Exercise text –
The average insurance cost for someone with children is $13950.
The average insurance cost for someone with no children is $12366.
That is a $1584 difference.


## Which region has the highest average cost?

In [301]:
region_groups = {}

for index, row in insurance_data.items():
    region = row['region']
    if region not in region_groups:
        region_groups[region] = []
    region_groups[region].append(row)

region_avg_charges = {}
highest_region = None
highest_avg_region_charges = 0

for region, rows in region_groups.items():
    total_charges = 0
    for row in rows:
        total_charges += row['charges']
    average_charges = round(total_charges / len(rows))
    region_avg_charges[region] = average_charges

    if average_charges > highest_avg_region_charges:
        highest_avg_region_charges = average_charges
        highest_region = region

for region, average_charges in region_avg_charges.items():
    print(f"Average charges for {region}: {average_charges}")

print(f"The region with the highest average charges is {highest_region} with an average charge of {highest_avg_region_charges}")

Average charges for southwest: 12347
Average charges for southeast: 14735
Average charges for northwest: 12418
Average charges for northeast: 13406
The region with the highest average charges is southeast with an average charge of 14735


## What is the average cost for smokers vs non-smokers?

In [303]:
smokers = {}
nonsmokers = {}

for key, row in insurance_data.items():
    if row['smoker'] == 'yes':
        smokers[key] = row
    else:
        nonsmokers[key] = row

smokers_total_charges = 0
nonsmokers_total_charges = 0

for row in smokers.values():
    smokers_total_charges += row['charges']

for row in nonsmokers.values():
    nonsmokers_total_charges += row['charges']

smoker_avg_charges = round(smokers_total_charges / len(smokers))
nonsmoker_avg_charges = round(nonsmokers_total_charges / len(nonsmokers))

print(f'The average insurance cost for a smoker is ${smoker_avg_charges}.')

What to work on –
1 - Answer these from the insurance notebook excerpt:
(a) What is the average insurance cost for someone with no children?
(b) What average charge is printed for the northwest region?
(c) What value of row['smoker'] puts a row into the smokers dictionary?
2 - Print the insurance notebook excerpt between "for region, rows" and "round(total_charges / len(rows))", inclusive.
3 - Write what comes next in the insurance notebook excerpt, picking up after its final line.
You will not need the records for anything here.

Data records –
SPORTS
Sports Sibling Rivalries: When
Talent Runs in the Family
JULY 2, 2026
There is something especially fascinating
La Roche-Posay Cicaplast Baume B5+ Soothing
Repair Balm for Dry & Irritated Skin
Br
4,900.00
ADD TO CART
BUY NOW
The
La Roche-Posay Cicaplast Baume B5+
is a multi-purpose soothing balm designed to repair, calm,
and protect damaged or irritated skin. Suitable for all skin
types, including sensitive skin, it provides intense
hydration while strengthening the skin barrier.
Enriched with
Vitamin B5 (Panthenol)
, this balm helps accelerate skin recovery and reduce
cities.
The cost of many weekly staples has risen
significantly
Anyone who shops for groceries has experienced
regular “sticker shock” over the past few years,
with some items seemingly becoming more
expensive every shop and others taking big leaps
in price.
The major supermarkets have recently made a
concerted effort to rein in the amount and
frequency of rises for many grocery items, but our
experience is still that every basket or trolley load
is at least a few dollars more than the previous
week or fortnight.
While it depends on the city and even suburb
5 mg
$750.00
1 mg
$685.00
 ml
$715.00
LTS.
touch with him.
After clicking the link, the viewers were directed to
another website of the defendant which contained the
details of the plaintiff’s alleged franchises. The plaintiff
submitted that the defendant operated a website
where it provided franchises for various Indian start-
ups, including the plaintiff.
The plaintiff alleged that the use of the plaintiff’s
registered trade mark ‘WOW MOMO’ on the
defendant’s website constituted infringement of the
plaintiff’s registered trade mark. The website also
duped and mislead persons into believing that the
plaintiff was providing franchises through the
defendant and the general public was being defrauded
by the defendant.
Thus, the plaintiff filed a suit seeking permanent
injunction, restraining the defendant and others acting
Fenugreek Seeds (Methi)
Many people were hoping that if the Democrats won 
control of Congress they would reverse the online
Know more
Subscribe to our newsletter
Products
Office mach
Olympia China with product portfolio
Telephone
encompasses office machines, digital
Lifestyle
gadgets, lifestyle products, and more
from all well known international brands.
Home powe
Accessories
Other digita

Answers for the exercise –
1 -
(a) $12366
(b) 12418
(c) 'yes'

2 -
for region, rows in region_groups.items():
    total_charges = 0
    for row in rows:
        total_charges += row['charges']
    average_charges = round(total_charges / len(rows))

3 -
print(f'The average insurance cost for a non smoker is ${nonsmoker_avg_charges}.')
print(f'That is a ${smoker_avg_charges - nonsmoker_avg_charges} difference.')

The average insurance cost for a smoker is $32050.
The average insurance cost for a non smoker is $8434.
That is a $23616 difference.


## Which sex pays the most insurance cost on average?

In [305]:
sexes = {}

for index, row in insurance_data.items():
    sex = row['sex']
    if sex not in sexes:
        sexes[sex] = []
    sexes[sex].append(row)

sex_avg_charges = {}
highest_sex = None
highest_avg_sex_charges = 0

for sex, rows in sexes.items():
    total_charges = 0
    for row in rows:
        total_charges += row['charges']
    average_charges = round(total_charges / len(rows))
    sex_avg_charges[sex] = average_charges

    if average_charges > highest_avg_sex_charges:
        highest_avg_sex_charges = average_charges
        highest_sex = sex

for sex, average_charges in sex_avg_charges.items():
    print(f"Average charges for {sex}: ${average_charges}")

print(f"The sex with the highest average charges is {highest_sex}.")
print(f'The difference is ${sex_avg_charges['male'] - sex_avg_charges['female']}')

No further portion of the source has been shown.